Q
What are good exercises to prevent osteoporosis?
What specific weight bearing or weight lifting exercises increase bone density in the spine?
A
In general, activities that involve impacts with the earth, such as running and jumping, are the most effective way to improve bone health, according to Dr. Jon Tobias, a professor of rheumatology at the University of Bristol who studies bone health. They create ground-reaction forces that move through your bones and stimulate them to "remodel" themselves and add density, he said. They also entail strong muscular contractions that tug at and slightly bend attached bones, redoubling the stimulating effects of the exercise.
Sprinting and hopping are the most obvious and well-studied examples of high-impact exercises. In one recent study, women ages 25 to 50 who leaped like fleas at least 10 times in a row, twice per day for four months, significantly increased the density of their hipbones. In another, more elaborate experiment from 2006, women who hopped and also lifted weights improved the density of their spines by about 2 percent compared to a control group, especially if the weight training targeted both the upper body and the legs. Women whose weight training focused only on the legs did not gain as much density in their spines.

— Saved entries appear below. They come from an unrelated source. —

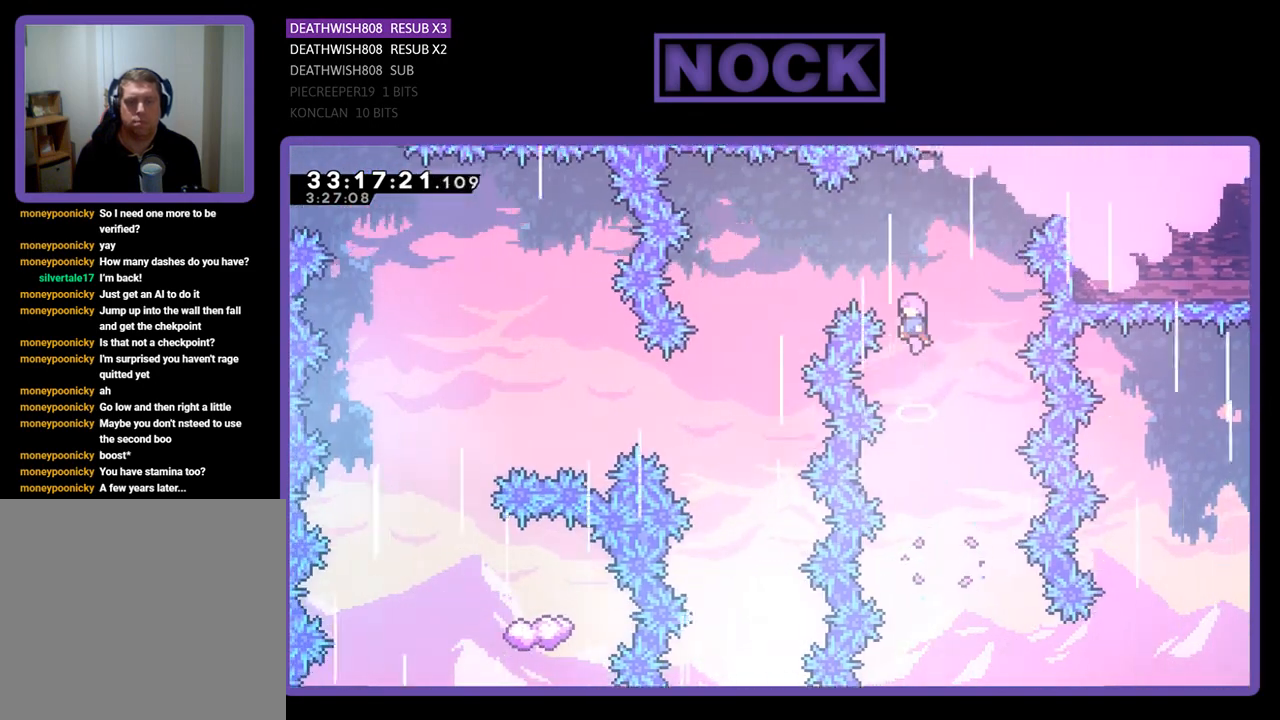
{"buttons": ["CROSS", "R2", "DPAD_LEFT"], "left_stick": "center", "events": []}
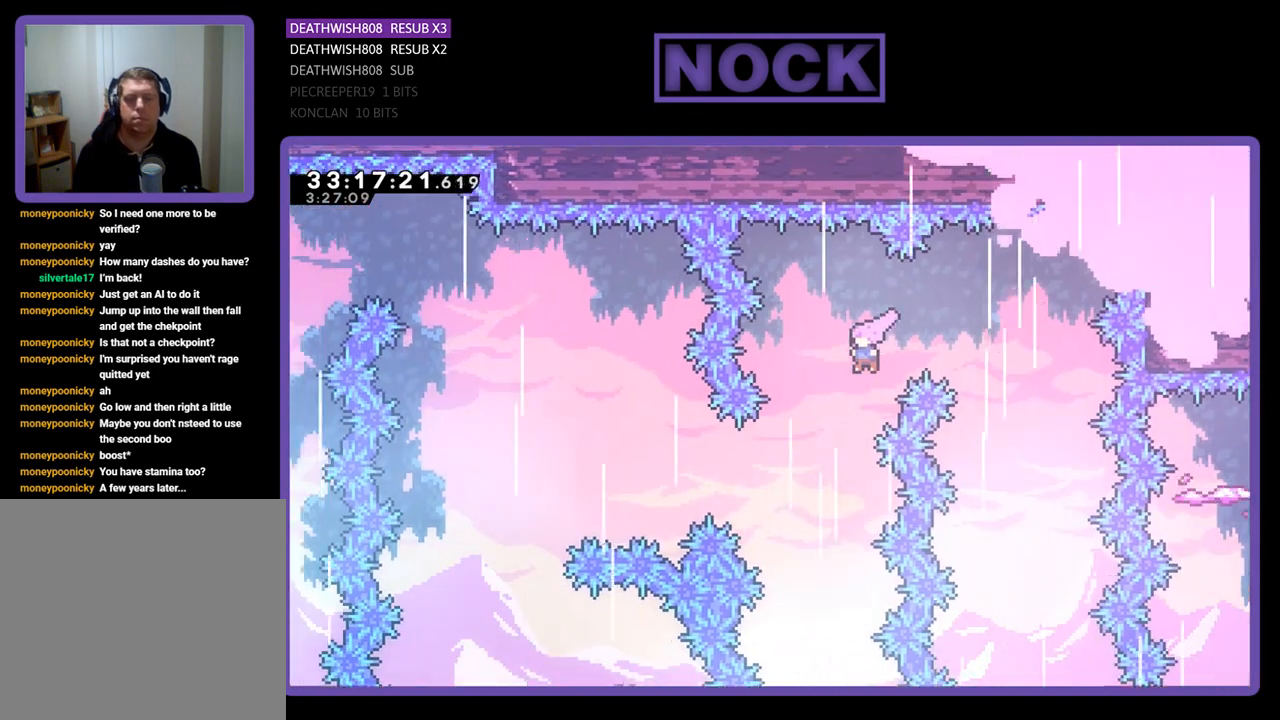
{"buttons": ["CIRCLE", "R2", "DPAD_LEFT"], "left_stick": "center", "events": [[133, "CROSS", "up"], [367, "CIRCLE", "down"]]}
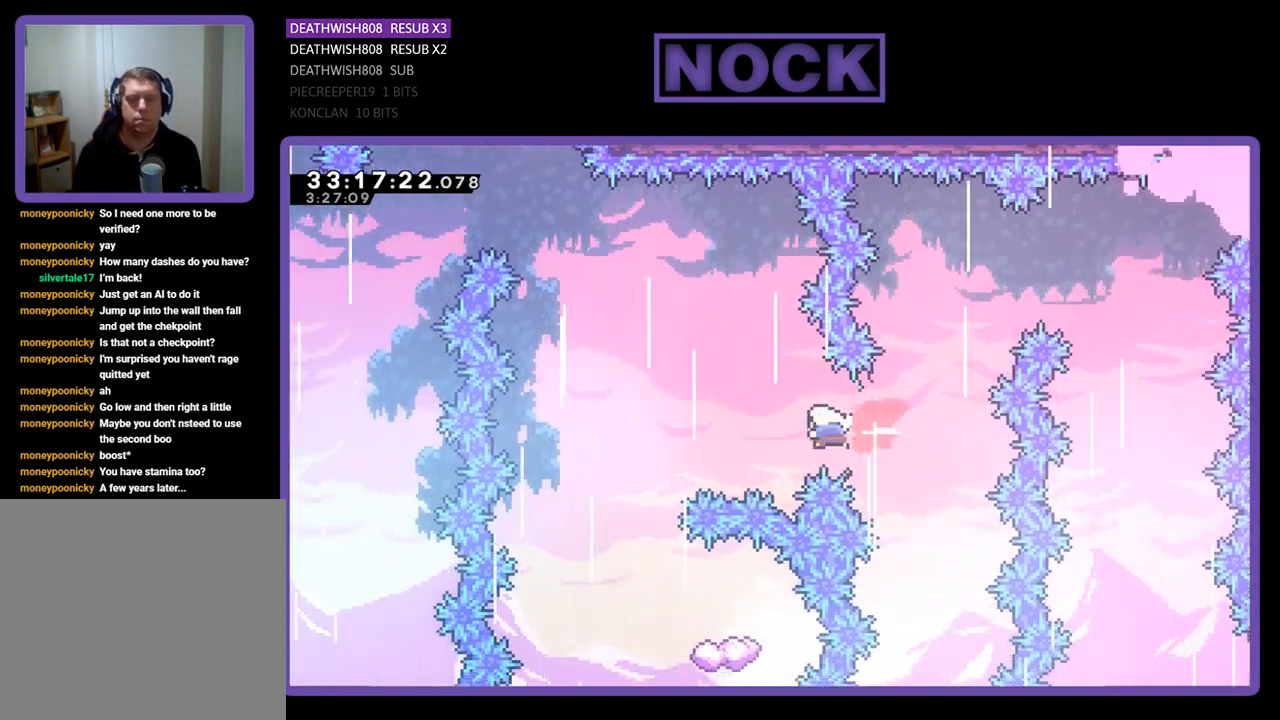
{"buttons": ["R2"], "left_stick": "center", "events": [[367, "DPAD_LEFT", "up"], [433, "CIRCLE", "up"]]}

Interestingly, weight training on its own does not seem to be an effective way to improve bone density. A 2005 study of adult female athletes, for instance, found that those participating in the highest-impact sports, including volleyball, hurdling, squash, soccer and speed skating, had denser bones than those competing in weight lifting. But the weight lifters did have healthier bones than those in the no-impact sports of bicycling and swimming,
Thankfully for those of us reluctant to take up speed skating or hurdling later in life, the amount of pounding required to stimulate bone remodeling in older people is probably less than it is for the young. Walking may be sufficient, if it's speedy. In the large-scale Nurses' Health Study of more than 60,000 postmenopausal women, those who walked briskly at least four times per week were at much lower risk of hip fractures (an indirect but practical indicator of bone health) than the women who walked less often, more slowly, or not at all.
Had the walkers occasionally jigged backwards and sideways, all the better. So-called odd impacts, created when you move in a direction other than straight ahead, can initiate remodeling throughout the hipbone and spine in older people, a few recent studies suggest.
So, too, may shaking up the bones by standing on a whole-body vibration platform, available nowadays at many health clubs. In a 2013 study, 28 postmenopausal women were randomized to use a vibration platform for five minutes, three times a week, or not to shake and pulsate. After six months, the vibrating women had 2 percent more spinal bone, while the control group had lost about half a percent. Not all studies to date of vibration training show bone benefits, but none have found harms, so you might investigate the option if, because of your health, balance or natural sense of dignity, you do not hop.